Copy, from the entries below, each line where the word "Beaudean" can be found.

▽

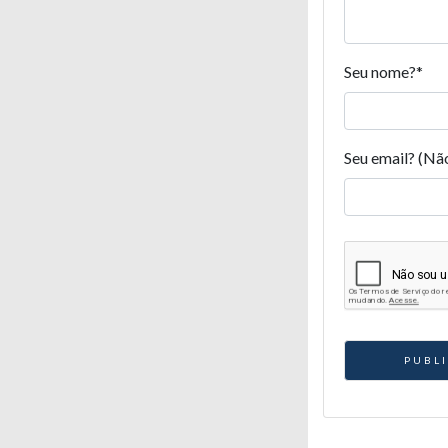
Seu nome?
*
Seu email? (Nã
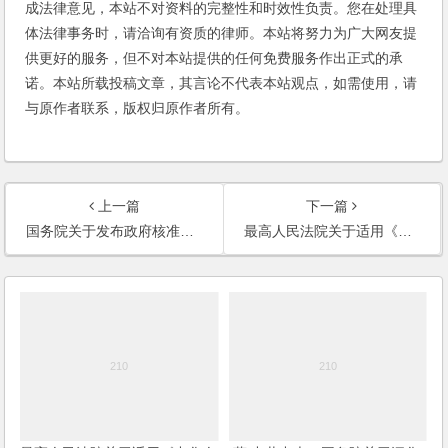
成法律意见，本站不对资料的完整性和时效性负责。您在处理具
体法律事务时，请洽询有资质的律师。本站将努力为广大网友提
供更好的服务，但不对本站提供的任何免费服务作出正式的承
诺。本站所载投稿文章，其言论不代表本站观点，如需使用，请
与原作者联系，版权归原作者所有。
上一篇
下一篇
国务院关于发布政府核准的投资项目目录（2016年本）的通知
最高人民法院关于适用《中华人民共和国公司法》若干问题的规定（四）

△
▽

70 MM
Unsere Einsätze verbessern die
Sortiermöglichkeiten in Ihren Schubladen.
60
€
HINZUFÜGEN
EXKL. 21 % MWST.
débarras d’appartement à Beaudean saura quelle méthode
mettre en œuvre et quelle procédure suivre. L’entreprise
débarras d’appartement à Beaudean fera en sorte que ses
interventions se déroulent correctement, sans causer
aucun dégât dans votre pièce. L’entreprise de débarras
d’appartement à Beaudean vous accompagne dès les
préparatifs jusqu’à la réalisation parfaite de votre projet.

△

Solution to this exercise:
débarras d’appartement à Beaudean saura quelle méthode
débarras d’appartement à Beaudean fera en sorte que ses
d’appartement à Beaudean vous accompagne dès les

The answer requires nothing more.